(Provided information Opens)

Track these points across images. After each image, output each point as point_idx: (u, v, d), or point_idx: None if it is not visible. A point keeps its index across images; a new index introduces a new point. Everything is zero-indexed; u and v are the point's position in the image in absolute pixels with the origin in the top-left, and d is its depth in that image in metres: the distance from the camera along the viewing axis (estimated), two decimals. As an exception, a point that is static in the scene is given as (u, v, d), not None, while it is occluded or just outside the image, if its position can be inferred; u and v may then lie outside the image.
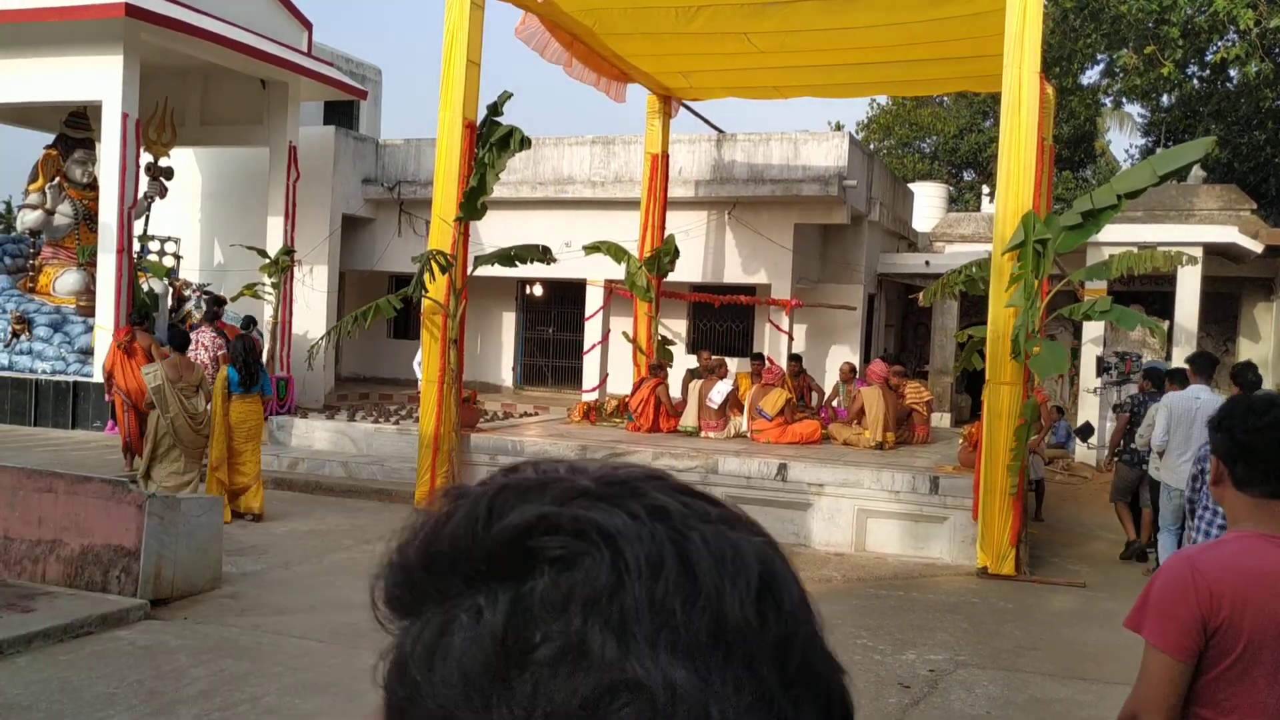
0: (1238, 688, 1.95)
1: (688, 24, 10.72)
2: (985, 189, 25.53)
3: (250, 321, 12.71)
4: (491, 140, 9.87)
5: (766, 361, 12.83)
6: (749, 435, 11.09)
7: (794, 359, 13.91)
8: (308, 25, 16.89)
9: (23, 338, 14.40)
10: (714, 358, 12.47)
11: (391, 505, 10.28)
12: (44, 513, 6.81)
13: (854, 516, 9.13)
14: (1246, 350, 17.54)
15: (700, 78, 13.19)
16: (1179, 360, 13.85)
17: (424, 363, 10.40)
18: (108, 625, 5.99)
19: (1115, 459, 9.65)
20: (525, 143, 9.90)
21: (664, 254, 13.41)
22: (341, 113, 19.51)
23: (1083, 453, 14.68)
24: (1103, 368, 14.27)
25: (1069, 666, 6.25)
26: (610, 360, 16.36)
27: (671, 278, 14.09)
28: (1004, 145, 8.62)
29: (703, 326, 18.04)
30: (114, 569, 6.53)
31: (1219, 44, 17.64)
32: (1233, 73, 18.58)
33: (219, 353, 12.71)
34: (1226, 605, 1.94)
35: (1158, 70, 17.47)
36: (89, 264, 14.89)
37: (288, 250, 15.78)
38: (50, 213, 15.38)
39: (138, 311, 12.55)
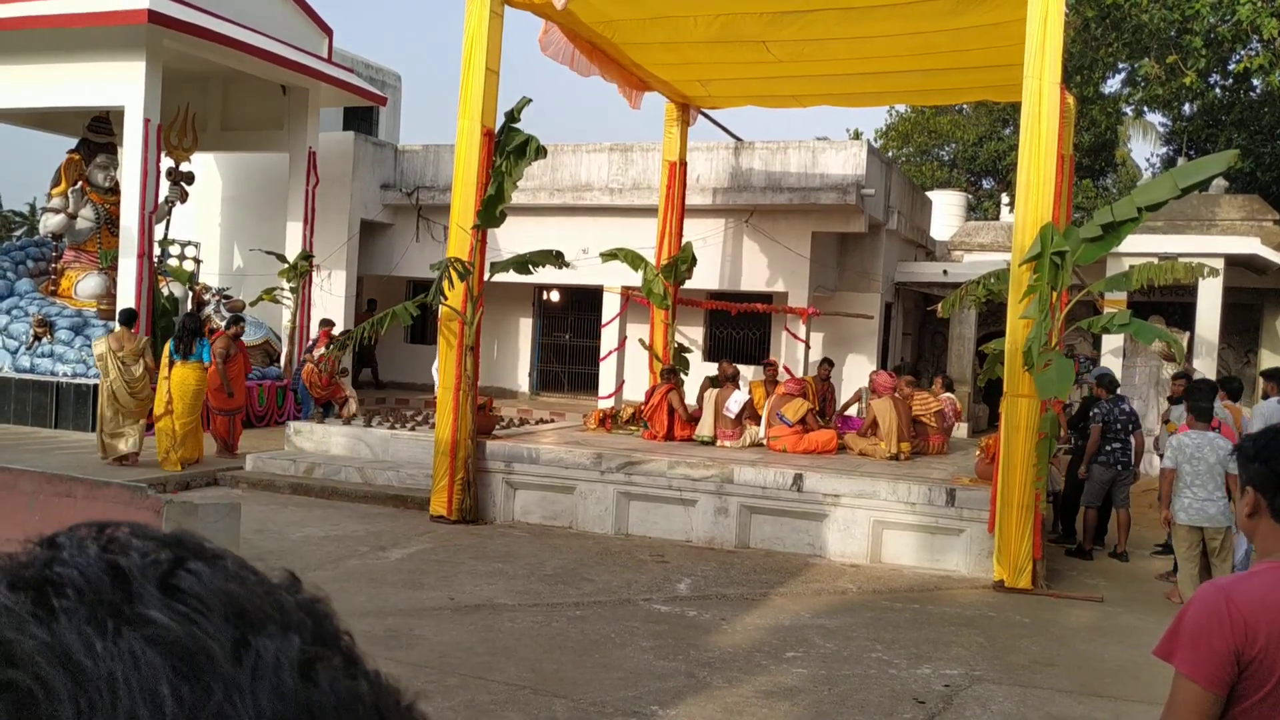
0: None
1: (706, 34, 10.72)
2: (1005, 197, 25.41)
3: (237, 319, 12.98)
4: (509, 148, 9.90)
5: (784, 370, 12.79)
6: (765, 442, 11.06)
7: (826, 362, 13.89)
8: (328, 31, 16.98)
9: (44, 340, 14.51)
10: (731, 366, 12.47)
11: (407, 511, 10.31)
12: (63, 518, 6.85)
13: (870, 528, 9.09)
14: (1269, 362, 17.37)
15: (719, 86, 13.19)
16: (1199, 371, 13.75)
17: (440, 369, 10.43)
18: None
19: (1091, 463, 9.86)
20: (541, 152, 9.93)
21: (681, 261, 13.40)
22: (361, 118, 19.61)
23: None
24: None
25: (1086, 683, 6.19)
26: (627, 367, 16.37)
27: (688, 285, 14.08)
28: (1023, 156, 8.57)
29: (719, 334, 18.01)
30: (131, 574, 6.56)
31: (1242, 53, 17.50)
32: (1256, 82, 18.42)
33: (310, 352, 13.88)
34: (1262, 637, 1.91)
35: (1180, 79, 17.35)
36: (110, 268, 15.01)
37: (306, 255, 15.87)
38: (72, 217, 15.52)
39: (235, 316, 12.99)
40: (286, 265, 15.67)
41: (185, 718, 0.38)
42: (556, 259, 10.59)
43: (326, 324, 14.53)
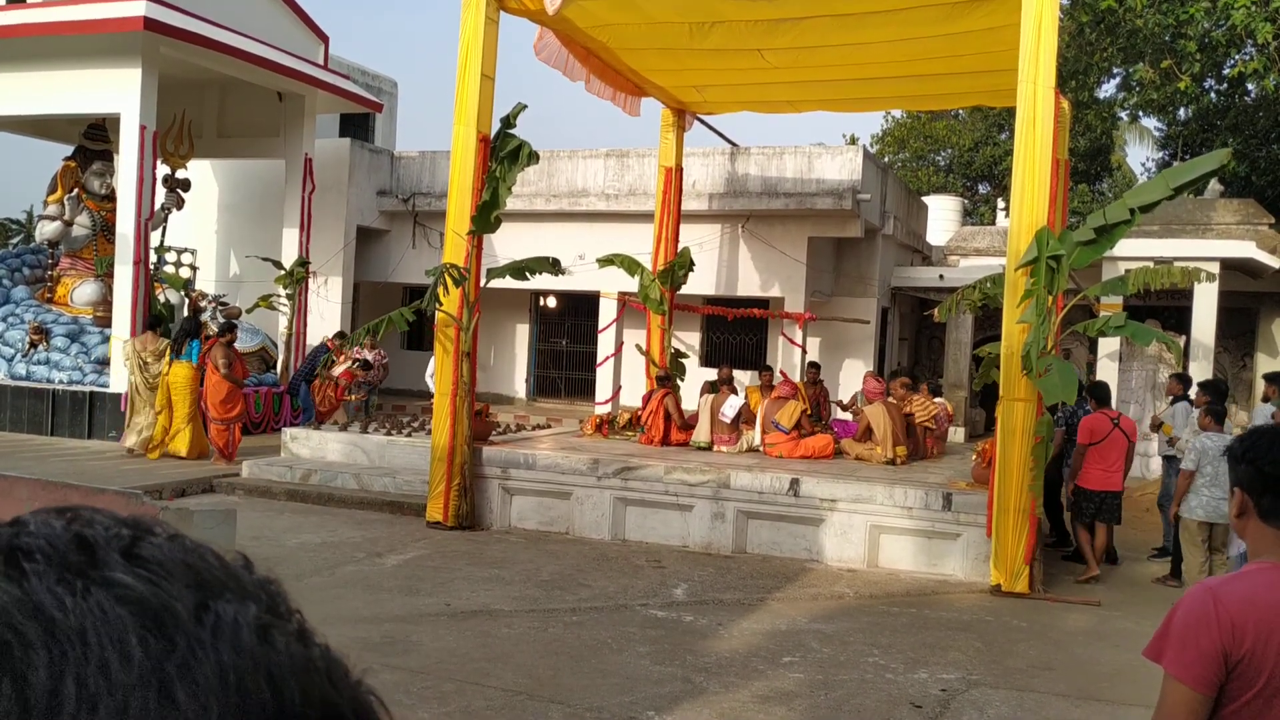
0: None
1: (701, 41, 10.74)
2: (1000, 202, 25.45)
3: (230, 328, 13.06)
4: (502, 154, 9.90)
5: (780, 375, 12.80)
6: (762, 449, 11.06)
7: (813, 366, 13.88)
8: (324, 38, 17.00)
9: (40, 348, 14.50)
10: (727, 371, 12.48)
11: (403, 518, 10.29)
12: (58, 524, 6.82)
13: (866, 532, 9.08)
14: (1265, 365, 17.39)
15: (714, 92, 13.21)
16: (1195, 375, 13.76)
17: (437, 375, 10.42)
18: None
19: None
20: (533, 157, 9.93)
21: (678, 267, 13.41)
22: (357, 125, 19.62)
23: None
24: None
25: (1083, 687, 6.19)
26: (623, 373, 16.36)
27: (685, 290, 14.09)
28: (1018, 160, 8.58)
29: (716, 339, 18.02)
30: (126, 581, 6.55)
31: (1237, 58, 17.53)
32: (1250, 86, 18.45)
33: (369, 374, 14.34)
34: (1249, 638, 1.91)
35: (1175, 84, 17.38)
36: (107, 275, 15.00)
37: (303, 262, 15.86)
38: (69, 224, 15.51)
39: (228, 322, 13.32)
40: (283, 272, 15.66)
41: (153, 666, 0.40)
42: (553, 266, 10.59)
43: (342, 336, 14.59)
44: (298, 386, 15.03)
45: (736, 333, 17.64)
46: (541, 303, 19.40)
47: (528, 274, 10.60)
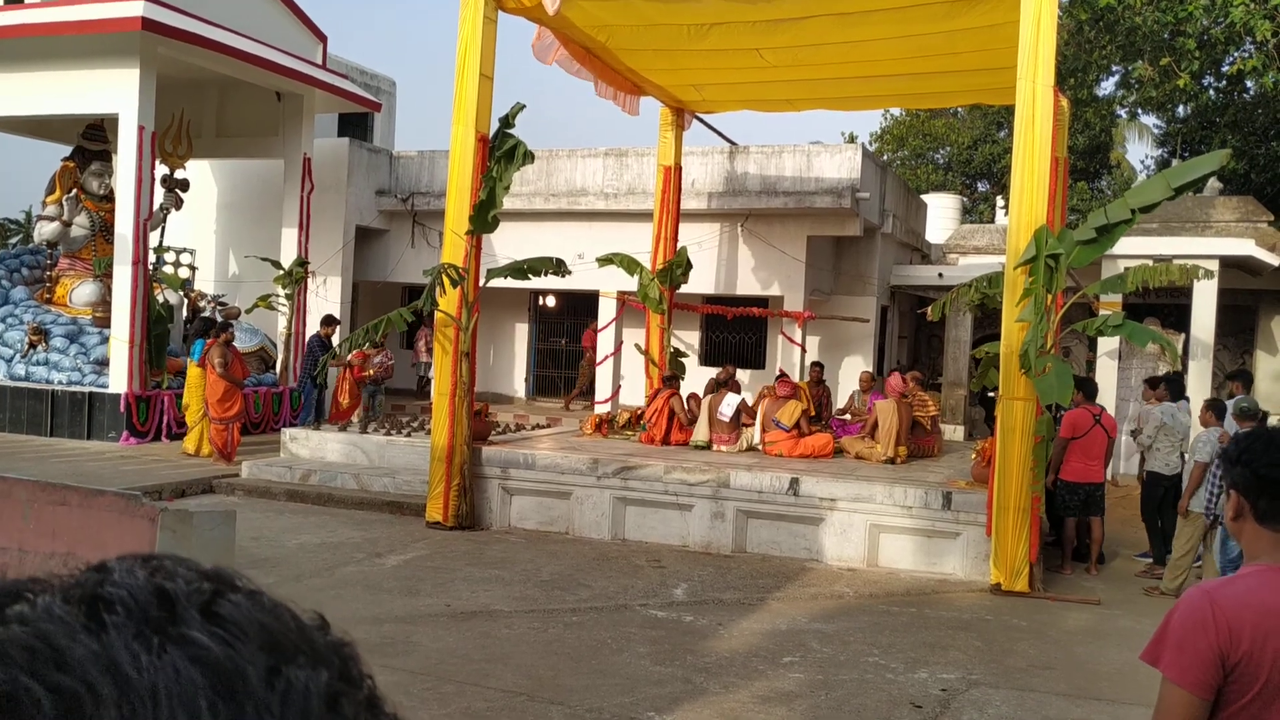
0: None
1: (699, 41, 10.74)
2: (1000, 200, 25.44)
3: (225, 326, 13.12)
4: (499, 154, 9.90)
5: (778, 371, 12.80)
6: (761, 447, 11.05)
7: (816, 366, 13.84)
8: (322, 38, 16.98)
9: (39, 348, 14.48)
10: (725, 371, 12.47)
11: (403, 518, 10.29)
12: (58, 525, 6.82)
13: (866, 532, 9.08)
14: (1264, 363, 17.41)
15: (713, 91, 13.20)
16: (1195, 372, 13.77)
17: (435, 375, 10.41)
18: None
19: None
20: (529, 157, 9.92)
21: (677, 266, 13.40)
22: (356, 124, 19.60)
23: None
24: None
25: (1083, 686, 6.19)
26: (623, 372, 16.36)
27: (684, 289, 14.08)
28: (1017, 159, 8.58)
29: (715, 338, 18.01)
30: (126, 582, 6.54)
31: (1235, 55, 17.53)
32: (1249, 84, 18.46)
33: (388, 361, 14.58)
34: (1246, 640, 1.91)
35: (1174, 81, 17.38)
36: (105, 275, 14.98)
37: (302, 261, 15.85)
38: (67, 224, 15.49)
39: (223, 322, 13.46)
40: (282, 272, 15.65)
41: None
42: (556, 267, 10.57)
43: (332, 321, 14.74)
44: (304, 384, 15.03)
45: (736, 332, 17.63)
46: (540, 302, 19.39)
47: (530, 274, 10.59)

(Provided information Closes)

* [What the task asks] Once the images are removed, print the remaining data exactly as it appears above.

* [Response to the exercise]
Track these points across images. After each image, output each point as point_idx: (u, v, d), or point_idx: None if it is not visible. A point keeps its index across images; a new index introduces a new point. Everything is zero-indexed; u and v are the point's position in the image in absolute pixels with the origin in the top-left, and d is its depth in that image in metres: the distance from the camera along the viewing axis (estimated), two decimals. As an exception, a point that is static in the scene is given as (u, v, d), not None, while it is occluded or just outside the image, if its position can be inferred; u and v may then lie outside the image.
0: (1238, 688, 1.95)
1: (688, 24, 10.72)
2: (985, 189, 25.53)
3: (250, 321, 12.71)
4: (491, 140, 9.87)
5: (766, 361, 12.83)
6: (749, 435, 11.09)
7: (794, 359, 13.91)
8: (308, 25, 16.89)
9: (23, 338, 14.40)
10: (714, 358, 12.47)
11: (391, 505, 10.28)
12: (44, 513, 6.81)
13: (854, 516, 9.13)
14: (1246, 350, 17.54)
15: (700, 78, 13.19)
16: (1179, 360, 13.85)
17: (424, 363, 10.40)
18: (108, 625, 5.99)
19: (1115, 459, 9.65)
20: (525, 143, 9.90)
21: (664, 254, 13.41)
22: (341, 113, 19.51)
23: (1083, 453, 14.68)
24: (1103, 368, 14.27)
25: (1069, 666, 6.25)
26: (610, 360, 16.36)
27: (671, 278, 14.09)
28: (1004, 145, 8.62)
29: (703, 326, 18.04)
30: (114, 569, 6.53)
31: (1219, 44, 17.64)
32: (1233, 73, 18.58)
33: (219, 353, 12.71)
34: (1226, 605, 1.94)
35: (1158, 70, 17.47)
36: (89, 264, 14.89)
37: (288, 250, 15.78)
38: (50, 213, 15.38)
39: (138, 311, 12.55)
0: None
1: (706, 34, 10.72)
2: (1005, 197, 25.41)
3: (237, 319, 12.98)
4: (509, 148, 9.90)
5: (784, 370, 12.79)
6: (765, 442, 11.06)
7: (826, 362, 13.89)
8: (328, 31, 16.98)
9: (44, 340, 14.51)
10: (731, 366, 12.47)
11: (407, 511, 10.31)
12: (63, 518, 6.85)
13: (870, 528, 9.09)
14: (1269, 362, 17.37)
15: (719, 86, 13.19)
16: (1199, 371, 13.75)
17: (440, 369, 10.43)
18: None
19: (1091, 463, 9.86)
20: (541, 152, 9.93)
21: (681, 261, 13.40)
22: (361, 118, 19.61)
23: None
24: None
25: (1086, 683, 6.19)
26: (627, 367, 16.37)
27: (688, 285, 14.08)
28: (1023, 156, 8.57)
29: (719, 334, 18.01)
30: (131, 574, 6.56)
31: (1242, 53, 17.50)
32: (1256, 82, 18.42)
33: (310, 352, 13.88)
34: (1262, 637, 1.91)
35: (1180, 79, 17.35)
36: (110, 268, 15.01)
37: (306, 255, 15.87)
38: (72, 217, 15.52)
39: (235, 316, 12.99)
40: (286, 265, 15.67)
41: (185, 718, 0.38)
42: (556, 259, 10.59)
43: (326, 324, 14.53)
0: None
1: (701, 41, 10.74)
2: (1000, 202, 25.45)
3: (230, 328, 13.06)
4: (502, 154, 9.90)
5: (780, 375, 12.80)
6: (762, 449, 11.06)
7: (813, 366, 13.88)
8: (324, 38, 17.00)
9: (40, 348, 14.50)
10: (727, 371, 12.48)
11: (403, 518, 10.29)
12: (58, 524, 6.82)
13: (866, 532, 9.08)
14: (1265, 365, 17.39)
15: (714, 92, 13.21)
16: (1195, 375, 13.76)
17: (437, 375, 10.42)
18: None
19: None
20: (533, 157, 9.93)
21: (678, 267, 13.41)
22: (357, 125, 19.62)
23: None
24: None
25: (1083, 687, 6.19)
26: (623, 373, 16.36)
27: (685, 290, 14.09)
28: (1018, 160, 8.58)
29: (716, 339, 18.02)
30: (126, 581, 6.55)
31: (1237, 58, 17.53)
32: (1250, 86, 18.45)
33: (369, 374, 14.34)
34: (1249, 638, 1.91)
35: (1175, 84, 17.38)
36: (107, 275, 15.00)
37: (303, 262, 15.86)
38: (69, 224, 15.51)
39: (228, 322, 13.32)
40: (283, 272, 15.66)
41: (153, 666, 0.40)
42: (553, 266, 10.59)
43: (342, 336, 14.59)
44: (298, 386, 15.03)
45: (736, 333, 17.64)
46: (541, 303, 19.40)
47: (528, 274, 10.60)
0: None
1: (699, 41, 10.74)
2: (1000, 200, 25.44)
3: (225, 326, 13.12)
4: (499, 154, 9.90)
5: (778, 371, 12.80)
6: (761, 447, 11.05)
7: (816, 366, 13.84)
8: (322, 38, 16.98)
9: (39, 348, 14.48)
10: (725, 371, 12.47)
11: (403, 518, 10.29)
12: (58, 525, 6.82)
13: (866, 532, 9.08)
14: (1264, 363, 17.41)
15: (713, 91, 13.20)
16: (1195, 372, 13.77)
17: (435, 375, 10.41)
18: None
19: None
20: (529, 157, 9.92)
21: (677, 266, 13.40)
22: (356, 124, 19.60)
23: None
24: None
25: (1083, 686, 6.19)
26: (623, 372, 16.36)
27: (684, 289, 14.08)
28: (1017, 159, 8.58)
29: (715, 338, 18.01)
30: (126, 582, 6.54)
31: (1235, 55, 17.53)
32: (1249, 84, 18.46)
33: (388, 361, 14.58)
34: (1246, 640, 1.91)
35: (1174, 81, 17.38)
36: (105, 275, 14.98)
37: (302, 261, 15.85)
38: (67, 224, 15.49)
39: (223, 322, 13.46)
40: (282, 272, 15.65)
41: None
42: (556, 267, 10.57)
43: (332, 321, 14.74)
44: (304, 384, 15.03)
45: (736, 332, 17.63)
46: (540, 302, 19.39)
47: (530, 274, 10.59)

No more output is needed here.